Work instructions:
**A.** In the discussion of hospital regulation, which state does one writer name as their own?
**B.** Reproduce word for word the part of the discussion of hospital regulation that starts at the words "The food business" and ends after "than the other.".

Document extract:
_ _ _
To say the answer is “better regulation” presupposes that regulating when hospitals can open and close is the best way of overcoming local unavailability of care that the market has somehow not addressed. This means an entire industry has to play “Mother may I?” in order to exist. Why are such blanket regulations preferable to say, municipalities occasionally voting to fund a local clinic or hospital with taxpayer dollars, in much the same way municipalities fund other amenities, like food banks, parks, and swimming pools?
If there’s a high likelihood that the gaps in “required” care will be as great or larger in a heavily-regulated market, why wouldn’t we prefer the relatively smaller free-market gaps?
Do markets sometimes fail? Of course. But do they fail better or worse than the alternative?
However, most states in the union require state approval for building and expanding hospitals including my state Florida. Although it appears OHCA have a lot more power than their equivalent institutions in other states. And the general public and politicians wonders why Health care cost so much.
Also can I just say how much I enjoy reading an in-depth post about state level politics, especially when the state is not California or New York. I think we get way to hung up on national politics here and we don’t get into enough about local for a site that is primary about politics.
The food business is hardly “largely unregulated”. It’s about as unregulated as the medical business is. The fat poor people are evidence of that.
“Everything I Want To Do Is Illegal: War Stories from the Local Food Front“
Fair enough.
Even so, I don’t think you need to show “proof of need” in order to open a food business, or proof of superfluity (if that’s the way to put it) in order to shut one down. And for all the regulations food faces, it’s still a market where price functions much better than in medical care. To find healthcare suppliers willing to tell you what a procedure or prescriptions costs is the exception, not the norm, in the medical world. I at least know what the cheese I buy costs even if it isn’t made with raw milk. So it seems to me that one is orders of magnitude less free than the other.
_ _ _
Extracted records:
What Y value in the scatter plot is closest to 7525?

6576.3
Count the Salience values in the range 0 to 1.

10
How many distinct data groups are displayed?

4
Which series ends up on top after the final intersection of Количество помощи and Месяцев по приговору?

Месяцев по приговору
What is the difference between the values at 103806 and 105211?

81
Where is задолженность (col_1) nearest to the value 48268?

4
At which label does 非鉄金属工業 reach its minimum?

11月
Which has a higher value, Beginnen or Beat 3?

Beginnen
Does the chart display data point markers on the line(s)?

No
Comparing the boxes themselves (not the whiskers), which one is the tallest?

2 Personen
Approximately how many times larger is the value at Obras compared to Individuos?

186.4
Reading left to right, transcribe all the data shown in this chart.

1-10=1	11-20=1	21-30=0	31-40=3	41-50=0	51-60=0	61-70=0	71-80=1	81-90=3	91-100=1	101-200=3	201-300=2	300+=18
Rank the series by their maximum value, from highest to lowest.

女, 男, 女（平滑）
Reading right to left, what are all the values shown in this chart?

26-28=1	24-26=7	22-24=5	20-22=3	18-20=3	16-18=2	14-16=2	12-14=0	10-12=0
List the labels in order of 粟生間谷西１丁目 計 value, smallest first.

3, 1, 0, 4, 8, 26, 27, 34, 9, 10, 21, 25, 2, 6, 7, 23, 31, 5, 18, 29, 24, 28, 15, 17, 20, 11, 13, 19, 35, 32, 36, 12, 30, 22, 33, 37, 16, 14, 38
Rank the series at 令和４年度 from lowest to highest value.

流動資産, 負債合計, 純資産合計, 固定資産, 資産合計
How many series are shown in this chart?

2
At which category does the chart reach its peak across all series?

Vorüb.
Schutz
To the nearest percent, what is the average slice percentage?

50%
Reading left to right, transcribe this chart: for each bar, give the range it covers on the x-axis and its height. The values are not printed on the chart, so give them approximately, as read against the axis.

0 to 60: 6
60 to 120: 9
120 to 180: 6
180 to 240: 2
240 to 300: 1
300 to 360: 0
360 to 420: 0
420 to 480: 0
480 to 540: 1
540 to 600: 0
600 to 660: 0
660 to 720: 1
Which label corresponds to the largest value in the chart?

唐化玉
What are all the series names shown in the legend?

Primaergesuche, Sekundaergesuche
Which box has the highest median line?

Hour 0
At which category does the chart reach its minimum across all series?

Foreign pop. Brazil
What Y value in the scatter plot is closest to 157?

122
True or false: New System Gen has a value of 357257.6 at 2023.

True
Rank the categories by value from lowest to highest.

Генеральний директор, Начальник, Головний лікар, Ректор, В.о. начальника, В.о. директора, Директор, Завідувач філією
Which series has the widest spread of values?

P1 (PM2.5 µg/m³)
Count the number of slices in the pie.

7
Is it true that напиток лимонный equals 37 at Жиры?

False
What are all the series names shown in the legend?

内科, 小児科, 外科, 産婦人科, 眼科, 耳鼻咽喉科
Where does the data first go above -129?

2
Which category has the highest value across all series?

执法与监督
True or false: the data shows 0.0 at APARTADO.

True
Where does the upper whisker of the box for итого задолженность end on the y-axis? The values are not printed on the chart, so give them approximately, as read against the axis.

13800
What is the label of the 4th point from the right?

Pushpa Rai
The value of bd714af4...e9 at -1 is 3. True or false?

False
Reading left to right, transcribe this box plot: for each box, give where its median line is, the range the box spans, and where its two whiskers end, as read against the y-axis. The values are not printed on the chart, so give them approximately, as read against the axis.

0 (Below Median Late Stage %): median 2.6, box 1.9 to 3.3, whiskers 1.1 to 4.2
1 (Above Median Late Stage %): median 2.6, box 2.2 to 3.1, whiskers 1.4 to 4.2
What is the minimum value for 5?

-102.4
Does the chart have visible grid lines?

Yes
_ _ _
Responses:
**A.** Florida.

**B.**
The food business is hardly “largely unregulated”. It’s about as unregulated as the medical business is. The fat poor people are evidence of that.
“Everything I Want To Do Is Illegal: War Stories from the Local Food Front“
Fair enough.
Even so, I don’t think you need to show “proof of need” in order to open a food business, or proof of superfluity (if that’s the way to put it) in order to shut one down. And for all the regulations food faces, it’s still a market where price functions much better than in medical care. To find healthcare suppliers willing to tell you what a procedure or prescriptions costs is the exception, not the norm, in the medical world. I at least know what the cheese I buy costs even if it isn’t made with raw milk. So it seems to me that one is orders of magnitude less free than the other.